Le rôle pms_app (rôle runtime de l’API) est créé avec NOLOGIN NOBYPASSRLS. Une garde au démarrage (assertRoleHonorsRls) vérifie ce flag avant toute connexion applicative.

Un rôle SUPERUSER ou BYPASSRLS court-circuiterait FORCE RLS — interdit en runtime.

  1. RLS Postgres — filtre automatique par tenant_id sur chaque query
  2. ScopeAuthorizer (couche HTTP) — vérifie que la ressource chargée appartient bien à l’établissement/mandat du JWT de l’acteur (re-check IDOR)
  3. subject du JWT — jamais extrait du body de la requête, toujours du token signé

Wrapping de toute interaction DB tenant-scoped :

apps/api/src/platform/persistence/
await withTenantTransaction(db, async (tx) => {
// tx est un Executor avec le contexte tenant posé
// toute query dans ce callback est RLS-filtrée par tenant
}, tenantContext);

Un AsyncLocalStorage (ALS) propage le contexte tenant dans les chaînes async (NATS consumers, Temporal activities) — sans qu’il soit nécessaire de le passer explicitement à chaque fonction.

Le rôle pms_app n’a que SELECT + INSERT sur ces tables (jamais UPDATE ni DELETE) :

  • pms.audit_entry
  • pms.reservation_versions
  • pms.rate_plan_versions
  • pms.folio_entries (sauf GRANT UPDATE(status) restreint pour la clôture)
  • pms.work_order_photos
  • pms.invoice*
  • pms.wallet_movements
  • pms.owner_revenue_share
  • pms.owner_statement
  • pms.main_courante

pms.control_plane_audit_entry : pms_app = zéro accès (exclusif pms_control_plane).

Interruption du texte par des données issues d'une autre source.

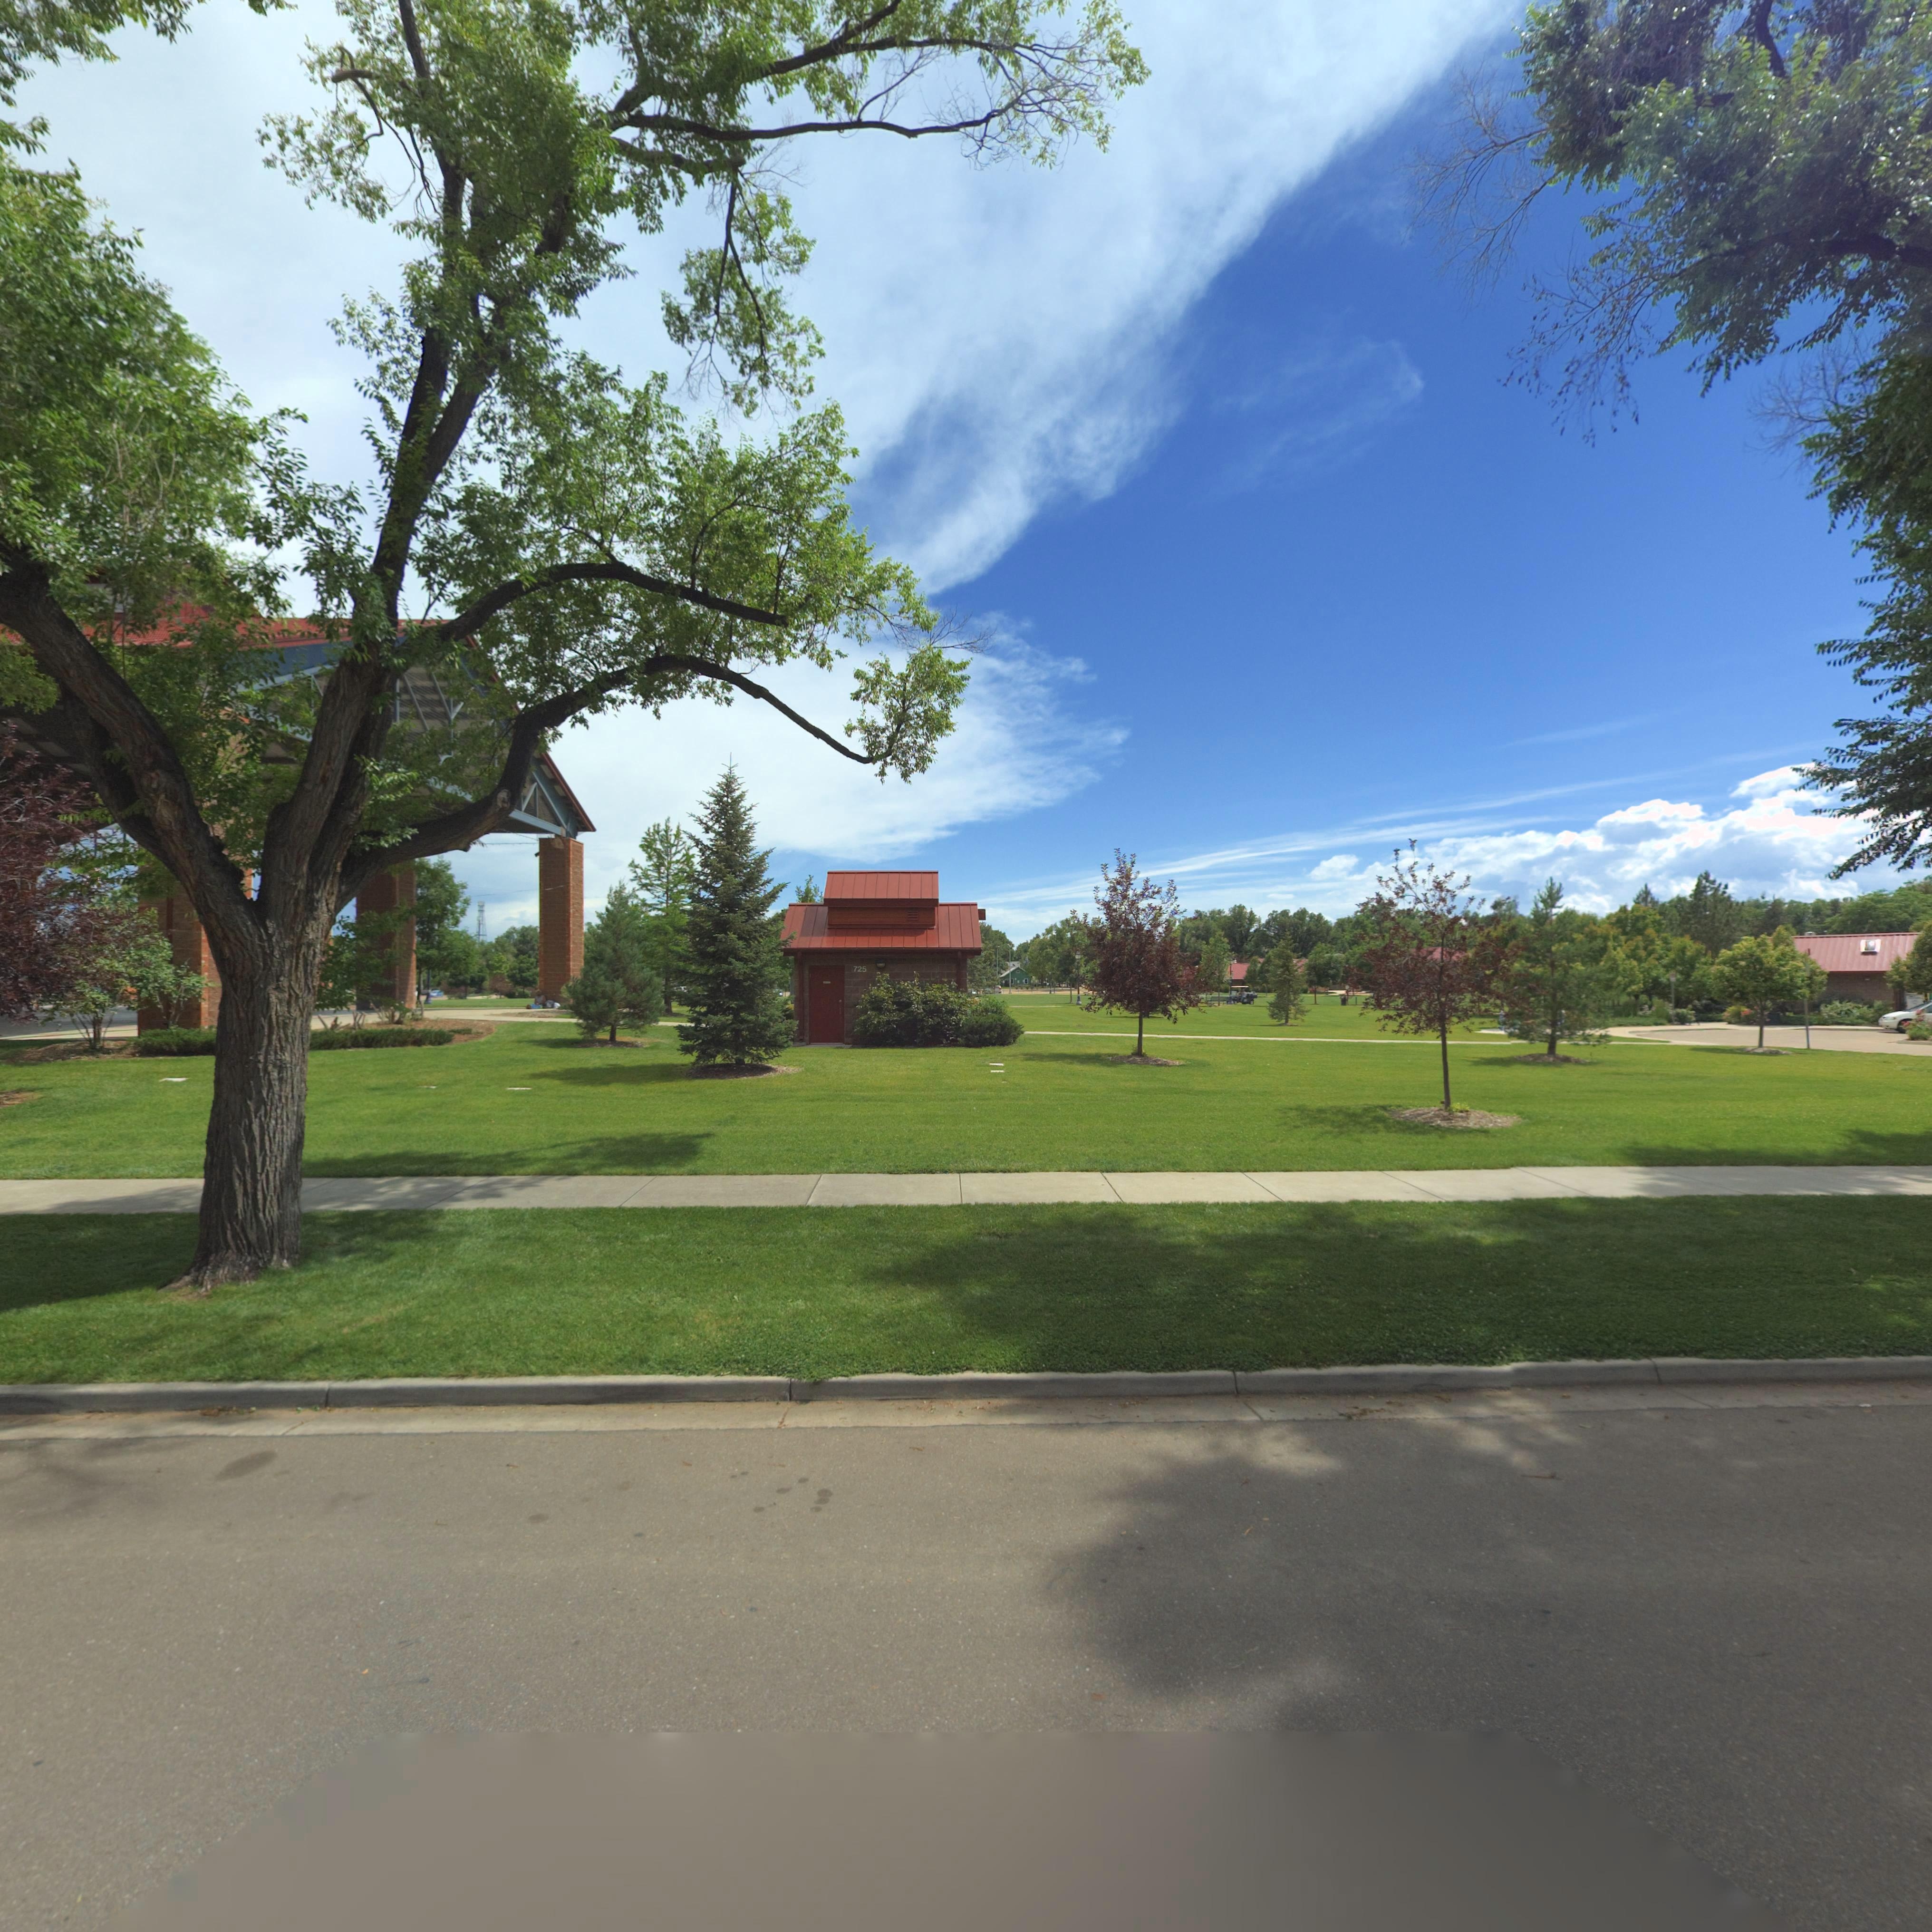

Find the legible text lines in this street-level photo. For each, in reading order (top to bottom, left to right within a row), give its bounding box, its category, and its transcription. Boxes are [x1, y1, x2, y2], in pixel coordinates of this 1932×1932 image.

[853, 966, 866, 972] StreetNumber: 725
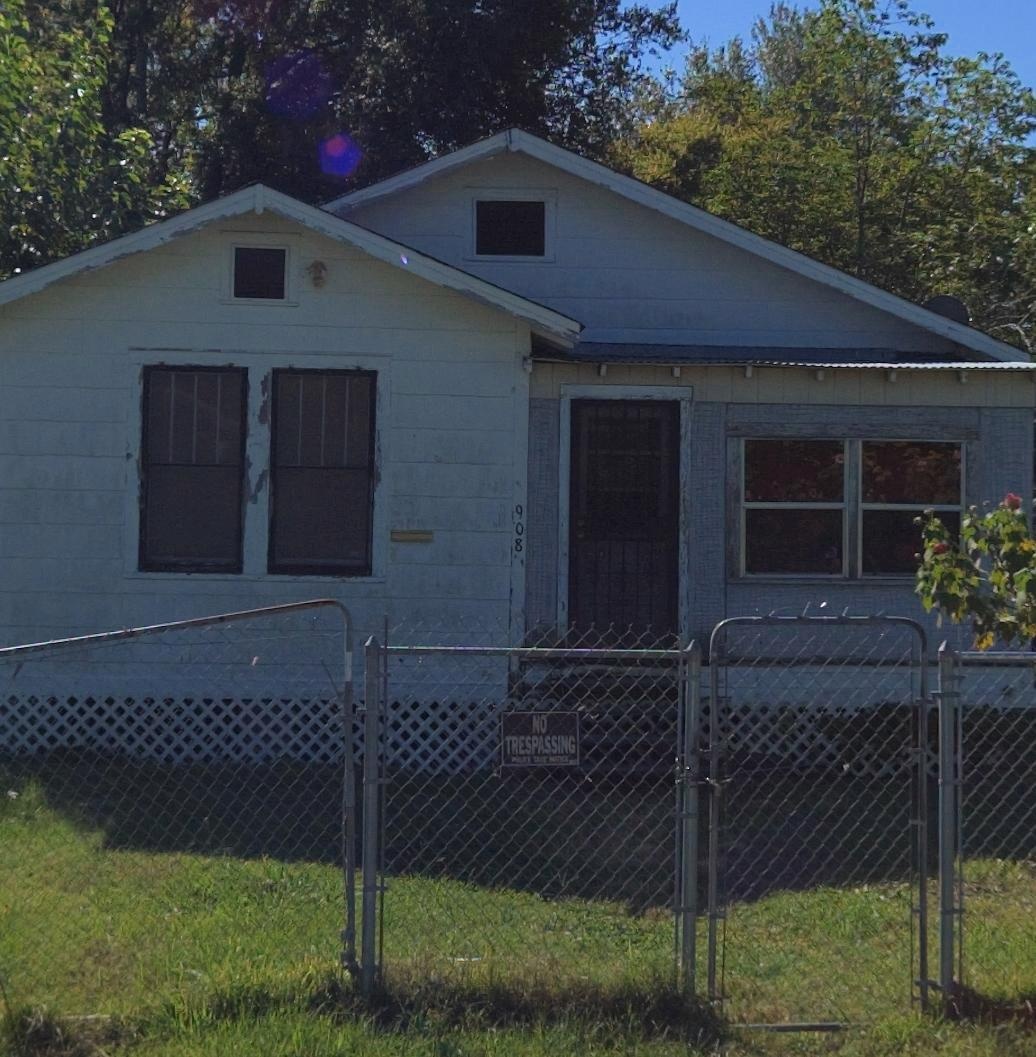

Les opérations control-plane (provisioning, entitlements, audit opérateur) utilisent un pool séparé CONTROL_PLANE_DATABASE_URL avec le rôle pms_control_plane. Ce pool est cross-tenant (pas de RLS tenant) et n’est jamais utilisé pour les requêtes applicatives tenant-scoped.

  • pool_mode = transaction (obligatoire — session-level incompatible avec SET LOCAL)
  • Advisory locks en mode transaction-level uniquement (pg_advisory_xact_lock, pas pg_advisory_lock)
  • La garde pgbouncer-guard au démarrage vérifie que le mode est bien transaction
  • withReferenceRead — variante sans SET LOCAL, réservée aux tables de référence globales (ex: compliance-tax/). Ne pas l’utiliser pour des données tenant-scoped.
  • pool.query() direct hors withTenantTransaction sur des données tenant-scoped = fuite cross-tenant potentielle.
  • Les scripts de seed (seed-tenant.ts, seed-uat.ts) utilisent withTenantTransaction correctement.